MaiaVictor
MaiaVictor

Reputation: 53077

How to create a type that wraps around mutable vectors?

I'm trying to create a type, a 2D Matrix, that wraps around mutable vectors. I want a few operations such as set, get. The problem is that I have absolutely no idea on how to get the types for it to work. I've tried several things, but I'm really just shooting on the dark because there is absolutely no explanation nowhere on how to do this. See:

data Matrix v s a = Matrix { size :: (Int,Int), buffer :: v s a } -- ?? Wrong
newMatrix = ??
set (x,y) mat = ??
get (x,y) val mat = ??

Take, for example, the official documentation. Where is the constructor? What does v and a in class MVector v a where mean? What the heck is m (v (PrimState m) a)? Is that the "type" of a generic mutable vector? What is m and v? What even is PrimState?

Upvotes: 2

Views: 220

Answers (1)

Cactus
Cactus

Reputation: 27636

As @user2407038 noted, it is easier to restrict yourself at first to a concrete MVector type like IOVector. If you specialize the type of new, read and write to IOVector, you get the following, distinctively non-intimidating types:

new   :: Int -> IO (IOVector a)
read  :: IOVector a -> Int -> IO a
write :: IOVector a -> Int -> a -> IO ()

So for the first version, the implementation of your Matrix operations are straightforward:

import Data.Vector.Mutable as V
import Control.Monad (liftM)

data Matrix a = Matrix { size :: (Int, Int), buffer :: IOVector a }

newMatrix :: (Int, Int) -> IO (Matrix a)
newMatrix (w, h) = liftM (Matrix (w, h)) $ V.new (w * h)

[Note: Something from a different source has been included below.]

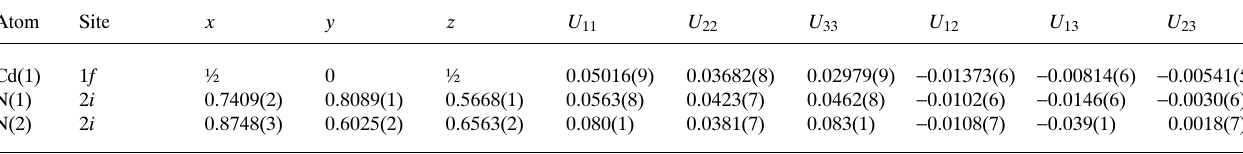
Table 3. Atomic coordinates and displacement parameters (in Å 2 )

set :: (Int, Int) -> a -> Matrix a -> IO ()
set pos e mtx = V.write (buffer mtx) (offset mtx pos) e

get :: (Int, Int) -> Matrix a -> IO a
get pos mtx = V.read (buffer mtx) (offset mtx pos)

offset :: Matrix a -> (Int, Int) -> Int
offset (Matrix (w, _h) _) (x, y) = w * y + x

So then, how do we generalize over the choice of s in MVector s? Matrix itself needs to be generalized over the choice of s:

data Matrix s a = Matrix { size :: (Int, Int), buffer :: MVector s a }

And we also need to thread this generalization through to all the functions. Let's look at newMatrix in detail; the rest can be left as an exercise for the reader.

If we just abstract on s, newMatrix becomes

newMatrix :: (Int, Int) -> IO (Matrix s a)
newMatrix (w, h) = liftM (Matrix (w, h)) $ V.new (w * h) -- Same implementation as above

However, surely this can't be right -- we can't create MVector s a in IO for any choice of s, only RealWorld! Expectedly, the typechecker catches this:

Couldn't match type `s' with `RealWorld'
  `s' is a rigid type variable bound by
      the type signature for newMatrix :: (Int, Int) -> IO (Matrix s a)
Expected type: s
  Actual type: PrimState IO
Expected type: IO (MVector s a)
  Actual type: IO (MVector (PrimState IO) a)
In the return type of a call of `new'
In the second argument of `($)', namely `new (w * h)'

But suppose we wrote

newMatrix :: (Monad m) => (Int, Int) -> m (Matrix s a)

This is, in some sense, even worse: now we are saying that for any choice of m and s (independent of each other!), we can construct a Matrix s a in m. Clearly this is not the case.

This is where the PrimMonad typeclass is needed: it provides the linkage between PrimState m, the choice of s for the vector being manipulated, and the monad m where this manipulation is possible. newMatrix thus becomes

newMatrix :: (PrimMonad m) => (Int, Int) -> m (Matrix (PrimState m) a)
newMatrix (w, h) = liftM (Matrix (w, h)) $ V.new (w * h) -- implementation is still the same!

The other operations can be typed in an analogous way.